1. On a personal level, this movie is special to me because it is the only one I have ever seen when it first came out that was the entertainment provided for a kid's birthday party! In 1940, l was invited to a cousin's birthday celebration that featured the matinee showing of Kit Carson at a neighborhood movie theater. This was something rather unique and made all the more enjoyable because the audience primarily consisted of a bunch of pre-adolescent boys (and no girls!). Such matinee movie parties were much more common then than they are now.
2. I recently saw the Kit Carson film again. The experience confirmed my earlier impression of the movie. It is a pleasant narrative in the classic Western tradition that does not pretend to be representing the absolute truth. In that sense, seeing the movie is somewhat like the way many feel after eating an enjoyable Chinese restaurant meal--quite satisfied at the time but soon needing something more.
3. Perhaps the best feature of this movie is its great location photography. It may be favorably compared to the work of John Ford in his classic Stagecoach lensed just a year earlier. Monument Valley certainly was spectacular in both films!
4. This movie contains one of the very few leading man action-type roles that Jon Hall performed without resort to a "sarong" or similar exotic native-type garb. His naturalistic understated acting style was quite appealing. Too bad that he was afforded so few future opportunities to attempt similar acting challenges.

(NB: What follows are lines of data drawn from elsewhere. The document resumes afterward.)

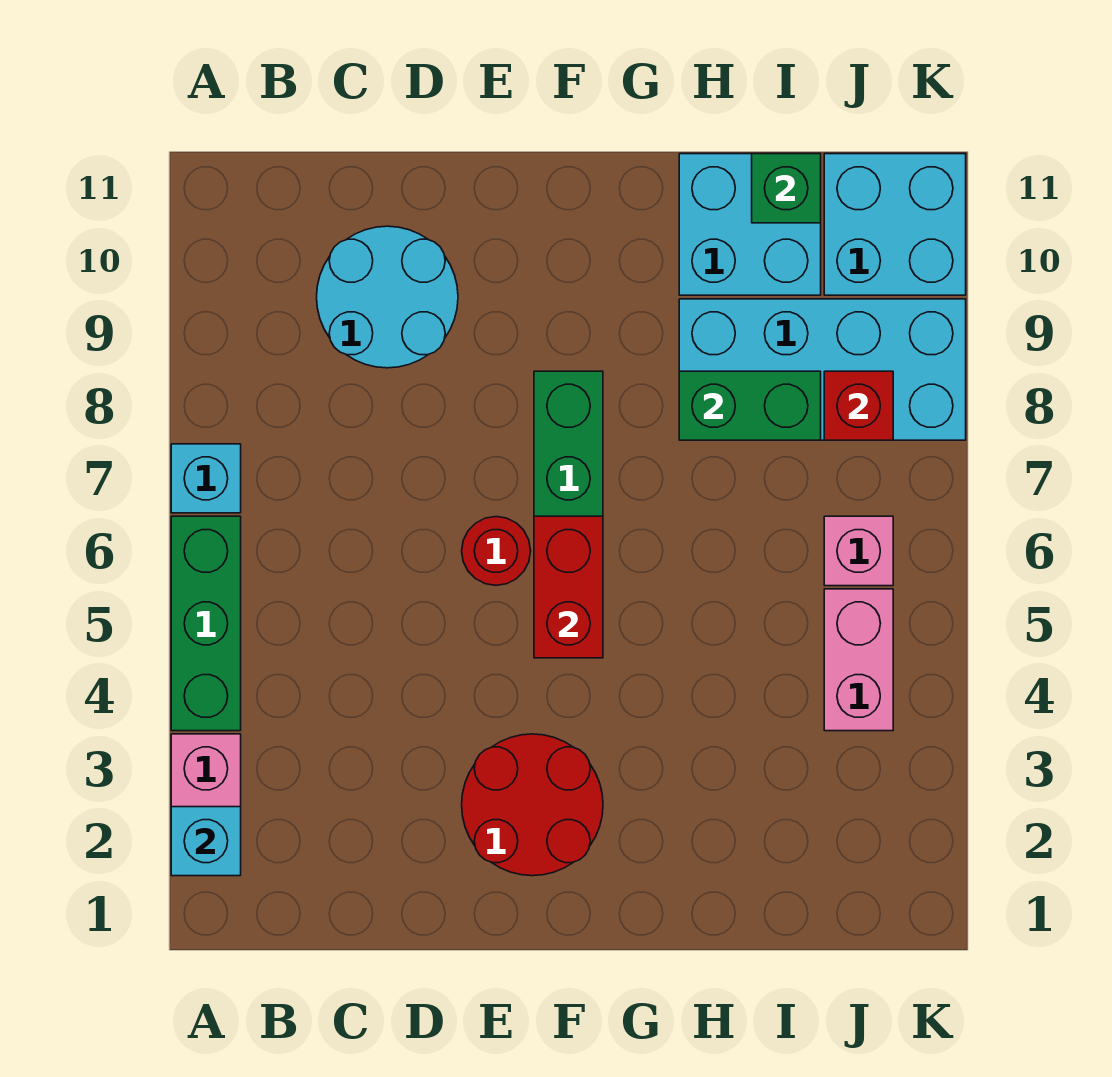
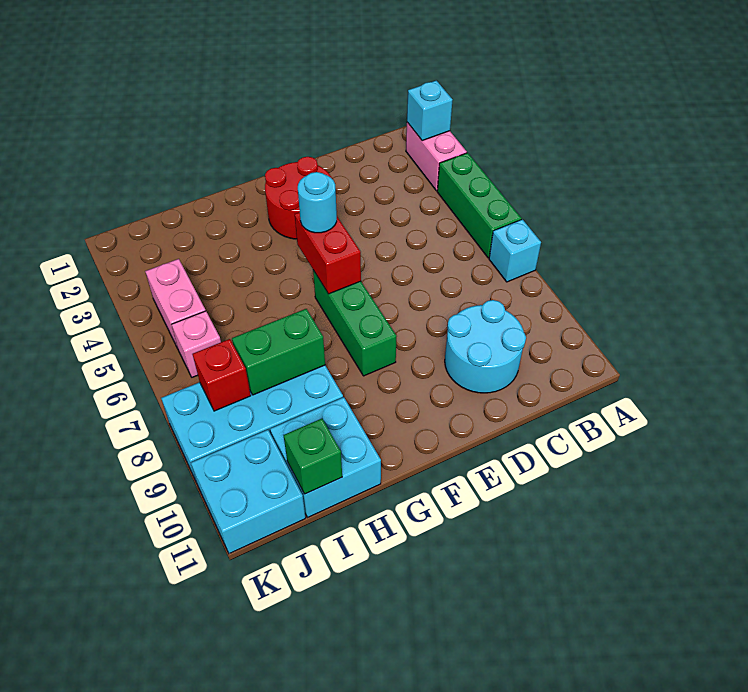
red 1x1 round brick [462,517,531,585] -> none
none -> cyan 1x1 round brick [298,172,337,233]

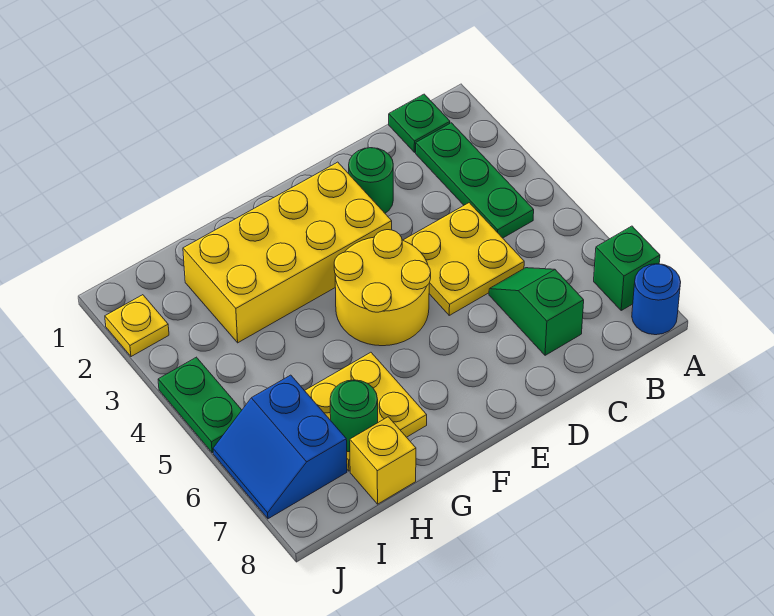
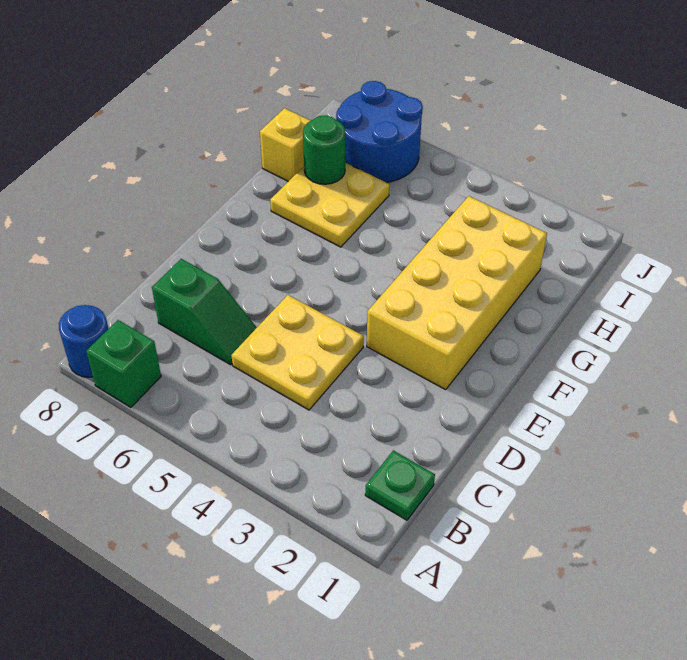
green 1x3 plate [416,123,534,238] -> none
green 1x1 round brick [349,148,393,213] -> none
yellow 2x2 round brick [334,230,431,346] -> none
blue 2x2 slope [213,375,347,519] -> blue 2x2 round brick [336,81,423,182]
yellow 1x1 plate [105,295,169,357] -> none
green 1x2 plate [158,357,242,453] -> none

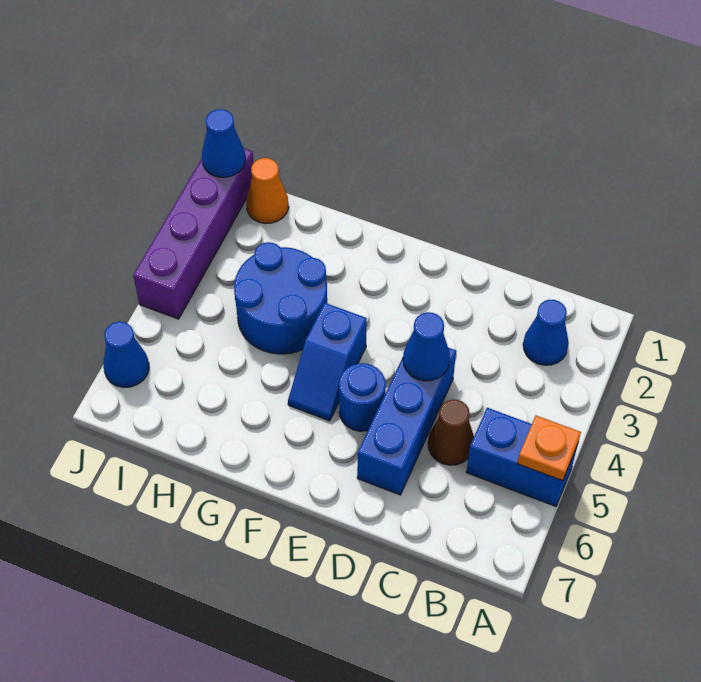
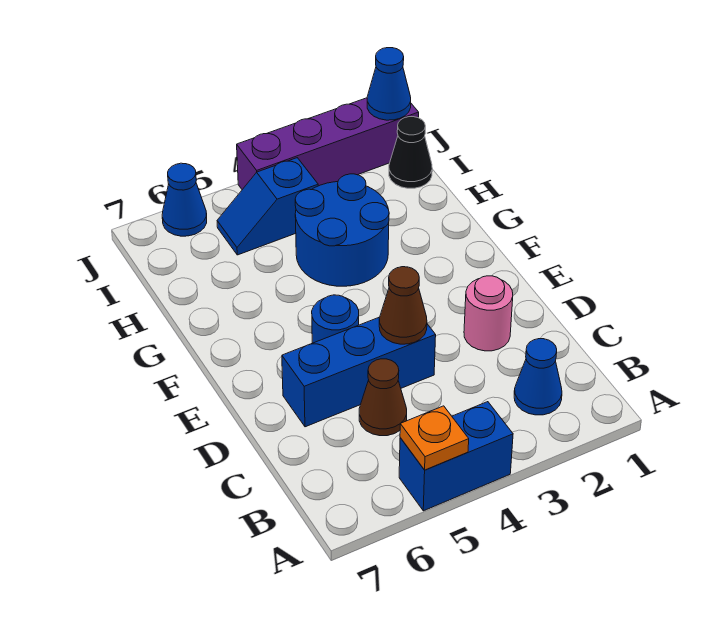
blue 1x2 brick [466,408,578,506] -> blue 1x2 brick turned to [399,402,513,511]
none -> pink 1x1 round brick [464,276,513,351]
blue 1x1 cone [403,312,450,381] -> brown 1x1 cone [379,267,427,344]
blue 1x2 slope [288,303,367,421] -> blue 1x2 slope moved to [217,158,318,255]
orange 1x1 cone [246,158,289,224] -> black 1x1 cone [389,117,432,188]

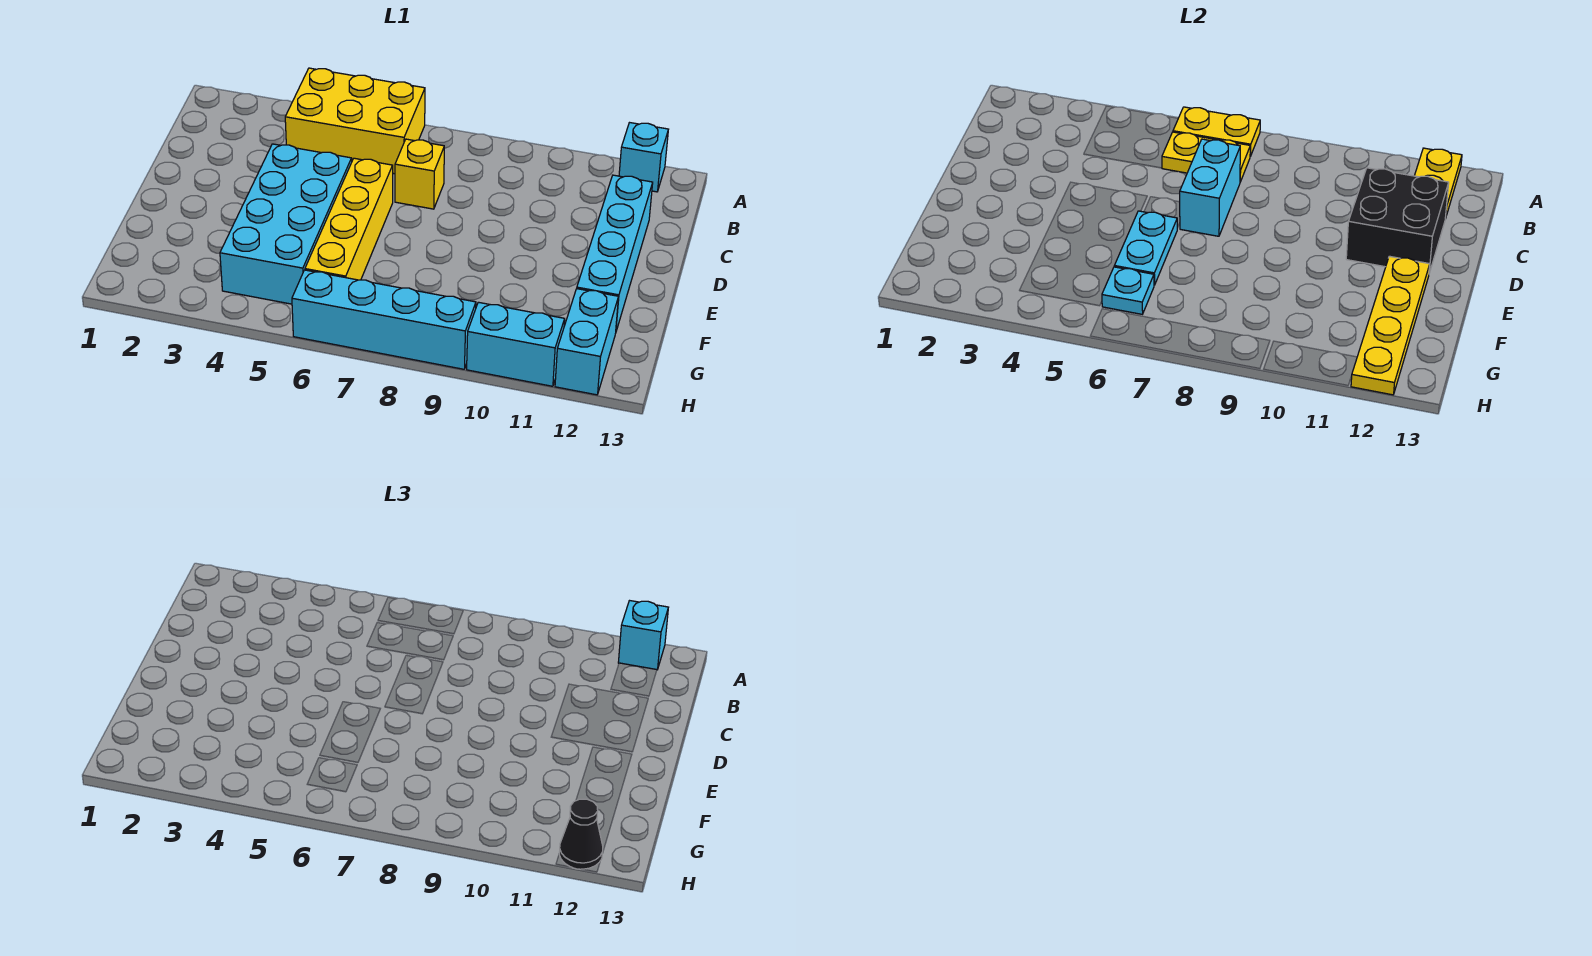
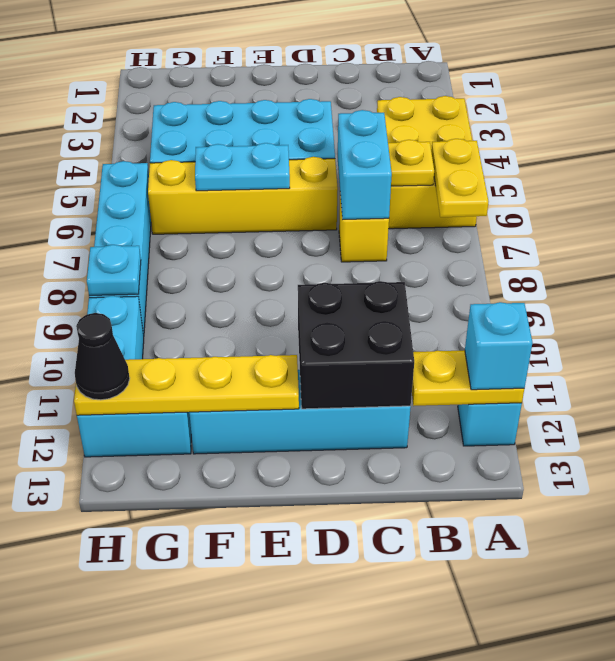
yellow 1x2 plate [1162,132,1250,182] -> yellow 1x1 plate [388,140,434,186]
cyan 1x2 brick [1180,139,1240,236] -> cyan 1x2 brick turned to [338,110,392,220]
cyan 1x1 plate [1102,267,1154,314] -> cyan 1x1 plate moved to [87,245,141,295]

5. Hall's male co-star was a very young and inexperienced Dana Andrews. He appears as real life character John C. Fremont, with an unflattering mustache and a tight-fitting Army uniform. He labored in undistinguished movies for four more years until his breakthrough performance as the portrait-obsessed cop in the classic thriller Laura in 1944. Andrews ended up greatly surpassing Hall in popularity, and became a major leading man film actor for many years.